Model kuis SMS pun bervariasi Ada model kuis SMS memberikan dukungan
kepada sang idola Biasanya cukup dengan mengetik nama idola yang sedang
bertarung dalam kontes menyanyi atau da’i. Kalu beruntung, nomor anda
akan keluar sebagai pemenang. Model lainnya, seperti dalam kuis dalam
olah raga. Model ini dengan cara mengacak semua nomor yang masuk,
kemudian nomor HP yang muncul akan dihubungi dan mendapatkan pertanyaan
dari pihak penyelenggara. Kalau jawabannya tepat akan diberi hadiah. Dan
masih ada juga model-model mekanisme kuis SMS berhadiah yang lain.

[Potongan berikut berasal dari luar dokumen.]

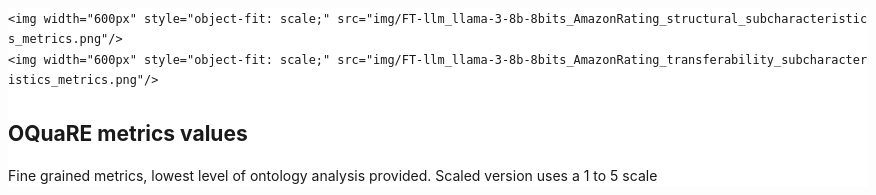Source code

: 	<img width="600px" style="object-fit: scale;" src="img/FT-llm_llama-3-8b-8bits_AmazonRating_structural_subcharacteristics_metrics.png"/>
	<img width="600px" style="object-fit: scale;" src="img/FT-llm_llama-3-8b-8bits_AmazonRating_transferability_subcharacteristics_metrics.png"/>
</p>

## OQuaRE metrics values
Fine grained metrics, lowest level of ontology analysis provided. Scaled version uses a 1 to 5 scale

Lalu, bagaimana hukum kuis SMS jika dipandang dari kacamata fiqh?
Praktik semacam ini erat kaitannya dengan judi. Menurut Islam, judi
adalah permainan yang di dalamnya terdapat kebimbangan antara untung dan
rugi, sehingga membuat para audiensnya berharap-harap cemas. Dalam
kitab-kitab salaf, judi biasanya disebutkan dengan menggunakan kata
qimar atau maysir. Tapi antara qimar dan maysir tetap ada perbedaan yang
sangat tipis sekali. Berangkat dari Hadits “كل قمار ميسر”, bisa
difahami bahwa kata maysir lebih umum daripada kata qimar. Sehingga
dapat disimpulkan setiap qimar adalah maysir, tapi setiap maysir belum
tentu qimar. (Hasyiyatu al-Jamal, XXII, 269; Tafsir at-Thobari, IV, 323)
Beberapa ulama juga ada yang berpendapat bahwa maysir dan qimar itu
sama. Dan di sini kita anggap saja sama yaitu “judi”. (al-Majmu’ Syarah
Muhadzdzab, XX, 117)
Keharaman pada judi baru muncul ketika pada zaman nabi kita yaitu Nabi
Muhammad. Sedangkan pada nabi-nabi sebelumnya judi belum dilarang.
(al-Mabsuth, XIII, 52)
Al-Qur’an juga angkat bicara tentang masalah perjudian:
يَا أَيُّهَا الَّذِينَ آَمَنُوا إِنَّمَا الْخَمْرُ وَالْمَيْسِرُ
وَالْأَنْصَابُ وَالْأَزْلَامُ رِجْسٌ مِنْ عَمَلِ الشَّيْطَانِ
فَاجْتَنِبُوهُ لَعَلَّكُمْ تُفْلِحُونَ
Hai orang-orang yang beriman, sesungguhnya (meminum) khamar, berjudi,
(berkorban untuk) berhala, mengundi nasib dengan panah, adalah termasuk
perbuatan syaitan. Maka jauhilah perbuatan-perbuatan itu agar kamu
mendapat keberuntungan. (QS. al-Maidah, 90)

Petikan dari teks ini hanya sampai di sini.